The relatives and their representatives assured that beyond the fact that this trial may seem symbolic, legal arguments valid throughout the world were used, which will prevent the convicted former agents from leaving the country, for example, and the arrest warrants issued by the French government for the 14 defendants remain in force.
Source: AFP, December 17, 2010
Army reported the death of General (Ret.) Herman Brady
The uniformed officer was indicted for the disappearance of 12 advisors to Salvador Allende.
He served as head of the Santiago garrison during the coup d'état.
Former Minister of Defense Herman Brady Roche, who held the position during the dictatorship and was indicted for the disappearance of 12 advisors to President Salvador Allende, died at age 92 at the Military Hospital.
Army sources confirmed to EFE that Brady, a retired general, passed away last Monday at the military facility, where he had been hospitalized in a vegetative state for two years.
As a military judge, Brady ordered the transfer of people arrested at the La Moneda Palace on September 11, 1973, including those known as the Group of Personal Friends (GAP), in charge of Allende’s security.

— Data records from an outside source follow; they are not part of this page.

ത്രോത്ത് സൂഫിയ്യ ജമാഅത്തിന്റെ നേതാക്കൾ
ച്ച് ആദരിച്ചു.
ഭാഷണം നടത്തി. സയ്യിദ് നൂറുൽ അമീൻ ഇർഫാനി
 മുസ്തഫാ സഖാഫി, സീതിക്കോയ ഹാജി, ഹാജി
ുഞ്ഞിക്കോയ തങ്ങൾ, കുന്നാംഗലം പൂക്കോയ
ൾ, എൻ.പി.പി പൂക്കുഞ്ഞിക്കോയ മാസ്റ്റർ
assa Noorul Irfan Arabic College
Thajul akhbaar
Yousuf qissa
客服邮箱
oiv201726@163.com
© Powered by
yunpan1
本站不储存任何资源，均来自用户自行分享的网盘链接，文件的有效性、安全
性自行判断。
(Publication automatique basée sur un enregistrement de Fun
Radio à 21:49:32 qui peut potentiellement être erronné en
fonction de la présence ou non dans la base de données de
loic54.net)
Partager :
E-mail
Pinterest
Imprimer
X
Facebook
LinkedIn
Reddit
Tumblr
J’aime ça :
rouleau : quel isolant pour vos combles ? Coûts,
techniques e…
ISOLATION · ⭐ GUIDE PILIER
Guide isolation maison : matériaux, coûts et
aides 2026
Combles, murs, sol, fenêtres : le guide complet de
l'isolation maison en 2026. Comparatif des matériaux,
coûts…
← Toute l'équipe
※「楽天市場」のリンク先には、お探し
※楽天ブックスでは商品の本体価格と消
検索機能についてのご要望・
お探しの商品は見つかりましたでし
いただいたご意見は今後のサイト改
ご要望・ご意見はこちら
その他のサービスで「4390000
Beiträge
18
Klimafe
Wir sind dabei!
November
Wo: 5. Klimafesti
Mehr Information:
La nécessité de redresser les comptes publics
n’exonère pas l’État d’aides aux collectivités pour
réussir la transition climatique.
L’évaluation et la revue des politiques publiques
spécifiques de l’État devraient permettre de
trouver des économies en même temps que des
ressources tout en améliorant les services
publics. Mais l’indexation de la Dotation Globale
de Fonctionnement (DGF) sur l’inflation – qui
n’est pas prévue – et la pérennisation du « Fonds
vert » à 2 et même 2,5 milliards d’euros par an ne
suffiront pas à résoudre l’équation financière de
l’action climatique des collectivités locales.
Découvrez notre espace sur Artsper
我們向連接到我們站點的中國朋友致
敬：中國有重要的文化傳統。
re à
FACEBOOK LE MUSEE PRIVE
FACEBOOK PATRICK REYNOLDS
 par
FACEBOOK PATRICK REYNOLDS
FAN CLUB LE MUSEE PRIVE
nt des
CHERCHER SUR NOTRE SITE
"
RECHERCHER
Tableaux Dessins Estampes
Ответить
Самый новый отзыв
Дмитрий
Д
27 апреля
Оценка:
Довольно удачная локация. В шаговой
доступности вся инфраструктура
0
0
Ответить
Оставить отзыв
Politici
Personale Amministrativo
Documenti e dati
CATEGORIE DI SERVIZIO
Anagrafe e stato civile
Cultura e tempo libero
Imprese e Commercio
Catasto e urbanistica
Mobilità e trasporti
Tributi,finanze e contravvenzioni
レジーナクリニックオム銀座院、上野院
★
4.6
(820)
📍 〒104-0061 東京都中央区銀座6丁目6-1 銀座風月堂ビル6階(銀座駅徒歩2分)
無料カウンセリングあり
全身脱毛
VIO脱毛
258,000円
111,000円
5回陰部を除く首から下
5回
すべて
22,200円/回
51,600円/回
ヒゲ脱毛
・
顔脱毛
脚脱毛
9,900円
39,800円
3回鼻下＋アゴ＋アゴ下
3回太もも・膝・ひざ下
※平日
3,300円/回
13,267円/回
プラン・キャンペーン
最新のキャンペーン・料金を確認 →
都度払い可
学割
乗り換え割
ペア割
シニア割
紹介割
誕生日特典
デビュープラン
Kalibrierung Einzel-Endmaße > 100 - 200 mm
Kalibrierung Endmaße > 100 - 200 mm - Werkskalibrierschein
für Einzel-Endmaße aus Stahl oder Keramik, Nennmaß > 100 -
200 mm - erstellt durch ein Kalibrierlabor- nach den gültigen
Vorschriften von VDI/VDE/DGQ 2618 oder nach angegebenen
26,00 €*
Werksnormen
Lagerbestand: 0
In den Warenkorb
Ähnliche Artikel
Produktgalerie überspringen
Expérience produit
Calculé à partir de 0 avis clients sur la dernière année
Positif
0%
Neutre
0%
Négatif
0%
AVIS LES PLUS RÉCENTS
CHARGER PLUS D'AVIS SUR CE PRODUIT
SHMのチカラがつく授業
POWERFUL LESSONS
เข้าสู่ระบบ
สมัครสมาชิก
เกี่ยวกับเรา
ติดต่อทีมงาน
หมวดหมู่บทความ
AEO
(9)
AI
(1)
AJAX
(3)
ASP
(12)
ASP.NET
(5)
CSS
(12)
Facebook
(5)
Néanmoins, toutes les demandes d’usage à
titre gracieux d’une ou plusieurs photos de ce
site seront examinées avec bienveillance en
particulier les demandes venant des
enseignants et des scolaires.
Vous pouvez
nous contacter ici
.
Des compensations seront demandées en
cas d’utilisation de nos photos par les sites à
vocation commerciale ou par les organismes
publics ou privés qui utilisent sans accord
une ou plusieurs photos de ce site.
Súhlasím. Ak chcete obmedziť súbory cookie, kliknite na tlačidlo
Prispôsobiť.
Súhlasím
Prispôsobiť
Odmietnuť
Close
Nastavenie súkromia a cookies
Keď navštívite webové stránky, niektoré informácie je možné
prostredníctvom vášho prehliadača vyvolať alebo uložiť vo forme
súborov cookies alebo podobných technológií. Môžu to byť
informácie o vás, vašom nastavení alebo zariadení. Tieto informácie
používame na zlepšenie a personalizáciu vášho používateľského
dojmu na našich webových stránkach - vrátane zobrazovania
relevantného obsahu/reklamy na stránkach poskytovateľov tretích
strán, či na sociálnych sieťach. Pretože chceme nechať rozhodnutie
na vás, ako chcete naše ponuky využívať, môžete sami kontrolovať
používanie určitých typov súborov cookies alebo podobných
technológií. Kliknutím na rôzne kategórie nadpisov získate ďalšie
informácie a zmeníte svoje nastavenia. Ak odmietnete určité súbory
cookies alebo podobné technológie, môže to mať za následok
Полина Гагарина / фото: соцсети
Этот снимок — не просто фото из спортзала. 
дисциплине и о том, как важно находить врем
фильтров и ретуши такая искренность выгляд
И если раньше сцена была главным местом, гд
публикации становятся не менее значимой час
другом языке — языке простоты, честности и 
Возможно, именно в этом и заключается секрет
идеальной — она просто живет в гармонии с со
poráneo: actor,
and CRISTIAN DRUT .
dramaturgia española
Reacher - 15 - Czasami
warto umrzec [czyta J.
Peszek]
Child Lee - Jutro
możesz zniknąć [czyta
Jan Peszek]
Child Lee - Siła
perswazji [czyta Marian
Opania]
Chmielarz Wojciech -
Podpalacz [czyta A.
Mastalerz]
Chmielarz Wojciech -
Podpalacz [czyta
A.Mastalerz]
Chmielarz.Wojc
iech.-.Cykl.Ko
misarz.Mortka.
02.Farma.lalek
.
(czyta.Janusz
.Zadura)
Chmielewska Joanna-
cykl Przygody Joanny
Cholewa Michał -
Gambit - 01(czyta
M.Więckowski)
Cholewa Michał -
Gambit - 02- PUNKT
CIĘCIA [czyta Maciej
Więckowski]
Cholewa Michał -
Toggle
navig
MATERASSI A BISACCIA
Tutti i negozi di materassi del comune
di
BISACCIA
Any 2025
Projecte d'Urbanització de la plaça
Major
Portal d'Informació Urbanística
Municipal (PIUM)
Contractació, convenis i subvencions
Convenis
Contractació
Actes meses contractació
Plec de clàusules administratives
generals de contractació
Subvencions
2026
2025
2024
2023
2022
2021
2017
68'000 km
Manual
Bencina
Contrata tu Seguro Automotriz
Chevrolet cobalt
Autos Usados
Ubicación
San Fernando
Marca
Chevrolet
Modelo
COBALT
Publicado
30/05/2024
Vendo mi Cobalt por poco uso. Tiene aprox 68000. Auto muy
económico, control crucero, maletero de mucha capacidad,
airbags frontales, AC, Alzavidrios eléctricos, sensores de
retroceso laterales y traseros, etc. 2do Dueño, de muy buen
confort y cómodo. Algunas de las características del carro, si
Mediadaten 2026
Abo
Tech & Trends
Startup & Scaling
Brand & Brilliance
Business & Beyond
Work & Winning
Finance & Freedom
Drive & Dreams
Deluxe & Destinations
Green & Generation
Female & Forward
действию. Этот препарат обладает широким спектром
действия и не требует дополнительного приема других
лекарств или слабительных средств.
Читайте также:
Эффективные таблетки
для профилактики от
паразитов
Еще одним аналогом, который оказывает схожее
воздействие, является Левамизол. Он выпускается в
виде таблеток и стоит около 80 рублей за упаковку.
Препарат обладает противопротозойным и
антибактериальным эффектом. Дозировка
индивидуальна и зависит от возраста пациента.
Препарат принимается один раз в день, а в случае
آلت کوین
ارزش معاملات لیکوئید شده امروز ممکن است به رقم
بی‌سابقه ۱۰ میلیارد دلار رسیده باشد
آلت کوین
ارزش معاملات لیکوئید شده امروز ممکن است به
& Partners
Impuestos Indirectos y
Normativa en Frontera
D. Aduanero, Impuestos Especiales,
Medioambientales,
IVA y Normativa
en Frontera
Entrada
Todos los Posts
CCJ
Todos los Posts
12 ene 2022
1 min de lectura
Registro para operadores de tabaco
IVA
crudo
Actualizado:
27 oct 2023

In 2008, Brady was indicted for the disappearance of 12 advisors and government officials of the late president, and two years later, the Santiago Court of Appeals refused to dismiss the case opened against him due to insanity.
As established in the trial, Allende’s advisors were taken to an artillery barracks where they were tortured until the next day, when they were taken to a military camp and executed, and their bodies destroyed with grenades.
In 1978, the remains that had been buried were exhumed clandestinely, put into sacks, and thrown into the sea from military helicopters, in the so-called "Operation TV Set Removal," ordered by Augusto Pinochet to erase the traces of the crimes.
Brady, who was also head of the Santiago military garrison during the coup d'état, served between 1975 and 1978 as Minister of Defense, and later, between 1981 and 1990, as president of the Energy Commission.
In 2001, Spanish judge Baltasar Garzón issued an international arrest warrant against Brady for the murder of Spanish diplomat Carmelo Soria, which occurred in 1976, but the Chilean courts rendered that resolution ineffective. The remains of the former general are being waked at the Military Cathedral and his funeral will be held this Thursday.